A radial tree, or radial map, is a method of displaying a tree structure (e.g., a tree data structure) in a way that expands outwards, radially. It is one of many ways to visually display a tree, with examples dating back to the early 20th century. In use, it is a type of information graphic.

Radial vs. triangular tree layout

== Basic layout ==

Schematic radial tree

The overall distance "d" is the distance between levels of the graph. It is chosen so that the overall layout will fit within a screen. Layouts are generated by working outward from the center, root. The first level is a special case because all the nodes have the same parent. The nodes for level 1 can be distributed evenly, or weighted depending on the number of children they have. For subsequent levels, the children are positioned within sectors of the remaining space, so that child nodes of one parent do not overlap with others.

There are many extensions to this algorithm to create more visually balanced layouts, to allow users to navigate from node to node (changing the center), or accommodate node labels and combine force-directed layouts with radial layouts.

The layout has some similarities to a hyperbolic tree, though a key difference is that hyperbolic trees are based on hyperbolic geometry, whereas in a radial tree the distance between orbits is relatively linear.

== Comparison to other layouts ==
In a simple case, the first node is at the top, and the linked nodes are beneath. As each node typically has more than one child, the resulting shape is relatively triangular. In a radial layout, instead of each successive generation being displayed a row below, each generation is displayed in a new, outer orbit.

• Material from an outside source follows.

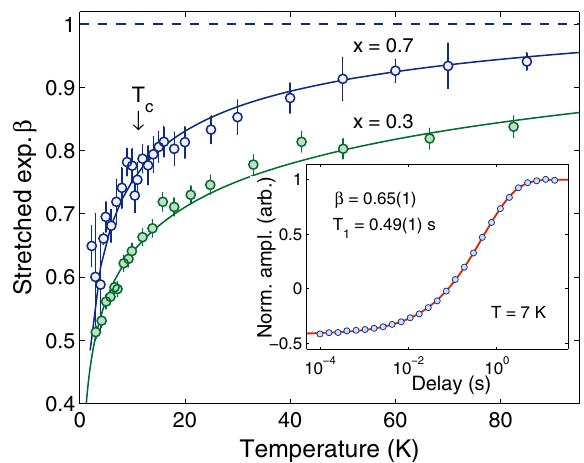
Fig. 5 The simultaneous presence of As and P atoms implies a strongly stretched NMR relaxation. The stretched-exponential coef fi cient β shows a monotonic decrease as the temperature is lowered, starting well above T c , yet distinct for samples with x values above and below x = 0.5. Inset: the recovery of magnetization in a typical 31 P NMR spin-lattice relaxation experiment below T c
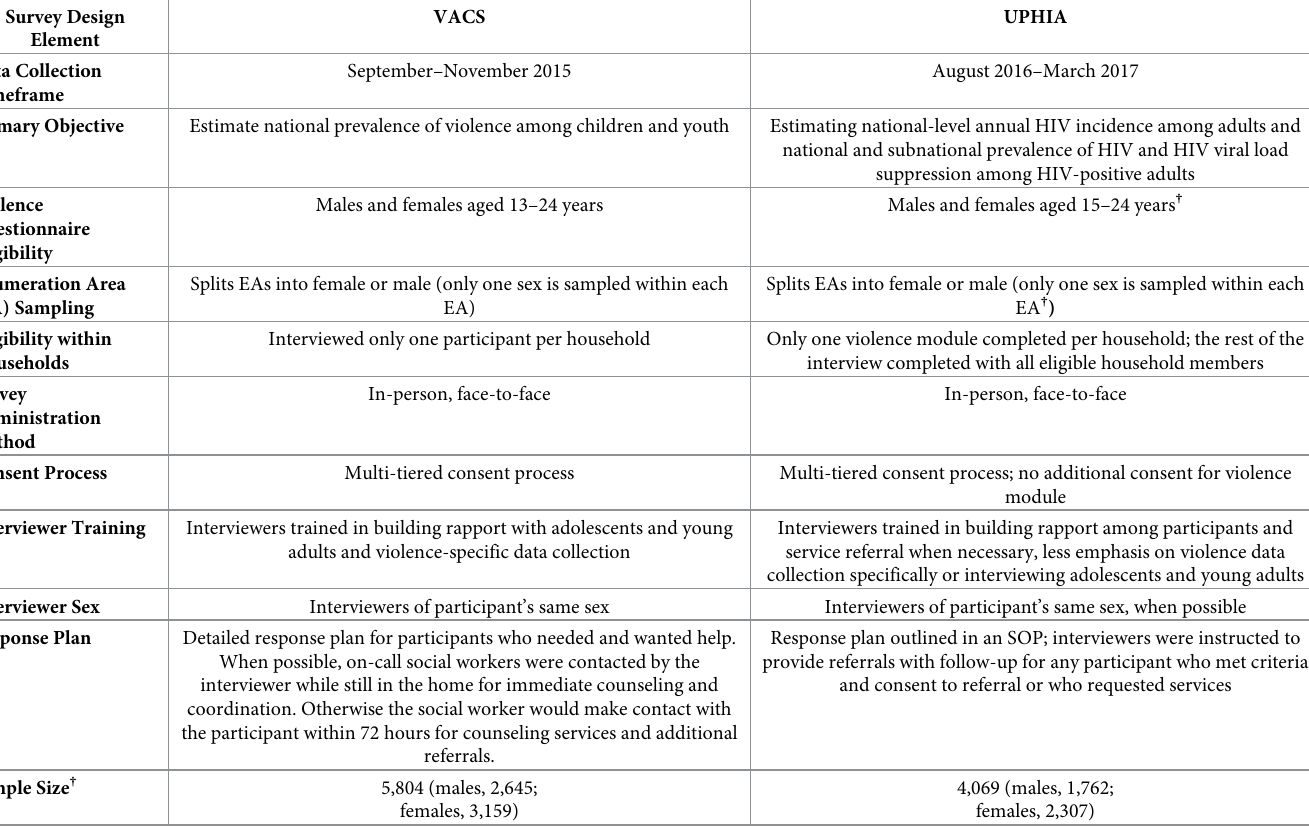
Table 1. Methods and sampling structure of Uganda Population-based HIV Impact Assessment (UPHIA 2016–2017) and Uganda Violence Against Children Sur- vey (VACS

Since the length of each orbit increases with the radius, there tends to be more room for the nodes. A radial tree will spread the larger number of nodes over a larger area as the levels increase. We use the terms level and depth interchangeably. Nevertheless, the number of nodes increases exponentially with the distance from the first node, whereas the circumference of each orbit increases linearly, so, by the outer orbits, the nodes tend to be packed together.

== Examples ==
- MindManager and MindMapper are mindmapping systems, which can make radial-like layouts, though are not radial beyond the 2nd level.
- SpicyNodes was an approach to visualizing hierarchies, which allows moving from node to node.